XI

14 6 3
                                    


“Não se lembra de tê-la buscado no portão, naquela noite. Esta noite. Quando ela esteve conversando com uma amiga qualquer, despreocupadamente, sobre nada de importante, ao chegar da escola. Você havia chegado cedo, muito mais que de costume, além de bastante contrariado após uma demissão inesperada. Essas coisas acontecem, homem, as pessoas são demitidas. É frustrante? Sim. Mas nada disso justifica, nada explica sua crueldade... Do mesmo modo, o que explica o segundo a mais que você se demorou na janela observando as duas? O que ambos sabemos é que você se deparou com elas de mãos dadas no momento em que pousou os olhos através do vidro e da cortina de renda. Não fosse esse pequeno detalhe ter chamado a sua atenção, provavelmente teria voltado para o seu sofá duro largado ante a televisão para assistir ao telejornal enquanto ruminava desgostoso sobre as injustiças do mundo e da vida. Só que elas riam alto, inclinadas uma para a outra, quase como um flerte. Logo veio-lhe à mente aqueles cortes de cabelo estranhos que ela gostava, sempre curtos demais. As roupas meio masculinas, os interesses por coisas não lá muito delicadas, a forma como às vezes ela vinha parecendo mais um menino, ou coisa alguma...

“E no instante seguinte, durante a menor e mais fugaz fração de tempo, os lábios delas se encontraram. E em sua mente, foi uma coisa tão molhada e nojenta, que você ainda pode ver um tênue fio de saliva, ligado a ambas as bocas, desfazendo-se no ar enquanto se distanciavam. Não há nome inventado para descrever o que você fez a seguir, homem”.

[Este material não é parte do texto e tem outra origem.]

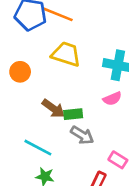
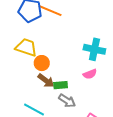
yellow trapezoid: (66, 54) -> (26, 47), moved
orange circle: (20, 72) -> (42, 63), moved

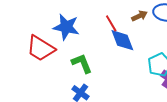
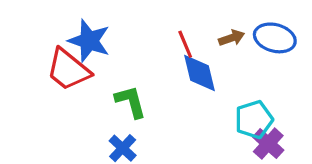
blue star: (66, 27) -> (89, 41), moved

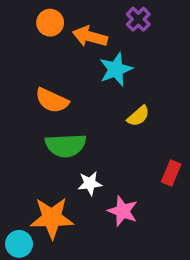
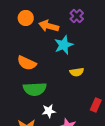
yellow semicircle: (138, 116) -> (77, 72), turned 32

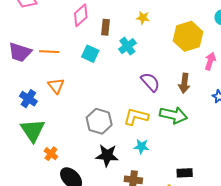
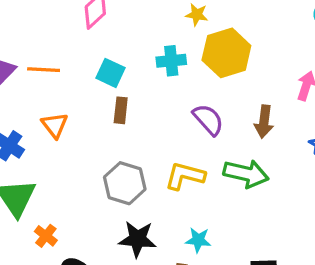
brown rectangle: (105, 27) -> (121, 110), moved
yellow hexagon: (188, 36) -> (226, 53), moved
cyan cross: (127, 46) -> (171, 61), turned 30
cyan star: (141, 147) -> (198, 240), moved

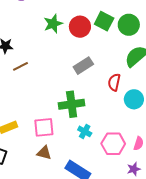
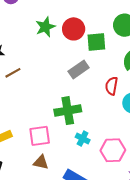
green square: (104, 21) -> (96, 42), moved, turned -30

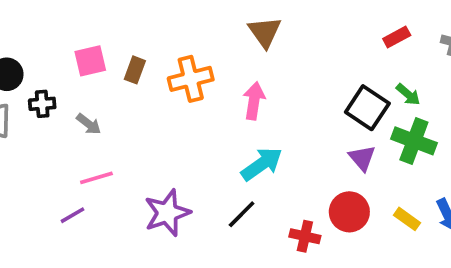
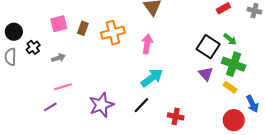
black cross: (42, 104) -> (33, 47), turned -32
gray arrow: (89, 124) -> (58, 58), turned -56
red circle: (349, 212) -> (234, 120), moved
yellow rectangle: (407, 219) -> (230, 87), moved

Sob a sola do pé do mestre o homem apenas chorava e soluçava.

— Eu vou relembrá-lo, caso tenha esquecido também: você a arrastou dali pelos cabelos, como se ela fosse uma puta que estivesse fodendo com algum animal no meio da rua. Levou-a até o quarto e trancou a porta. Ela caiu na cama chorando. E você desafivelou o cinto. A princípio apenas para espancá-la até vê-la mijar sangue, inocentemente, como qualquer pai severo e justo faria. Mas a forma como ela estava, na cama, e a cintura da sua calça afrouxando, trouxeram-lhe uma ideia mais sombria...

O homem gemeu do chão.

— N-não... não...

“‘Não’ o quê?”, continuou a consciência, impassível. “Por acaso foi ela que lhe implorou para ser estuprada? Para sua esposa você disse que foi para fazê-la virar mulher. ‘Filha minha tem que ser mulher, nessa porra! Mulher de verdade! Não aceito esse tipo de nojeira, ela vai aprender!’. Foi o que você disse a si mesmo o tempo todo, não foi, enquanto arrancava suas roupas? Enquanto deitava-se sobre ela? Enquanto forçava-lhe o membro entre suas pernas? Por trás de tudo havia uma luxúria secreta, uma vontade imunda de possuí-la, embora não admita a si próprio. Quando a garota reagiu, mordendo o seu pulso quase ao ponto de lhe arrancar um pedaço, você revidou. Com raiva. Quebrou o braço da menina, socou o seu rosto até cansar, antes de terminar o ‘serviço’”.

— É mentira! — o homem gritou.

— Então, que ferimento é esse no seu braço direito? — disse a consciência, afastando-se.

O homem se levantou vagarosamente, apenas o suficiente para ficar de joelhos. Ofegante como um fugitivo; os olhos, duas profusas nascentes de um rio agridoce. Levou o nó da faixa à boca para desatá-lo com os dentes e depois a retirou com a mão esquerda, trêmula, volta a volta. Seus olhos desceram ao ferimento: havia um leve inchaço, além da vermelhidão, em torno de cada um dos pequenos cortes espaçados que formavam uma espécie de “U” mais aberto. Uma típica mordida. Ele se lembrou da dor que sentiu e de todo o resto que sua consciência lhe negara esquecer.

Quando seus olhos se ergueram não havia mais ponte alguma. Estava em outro lugar.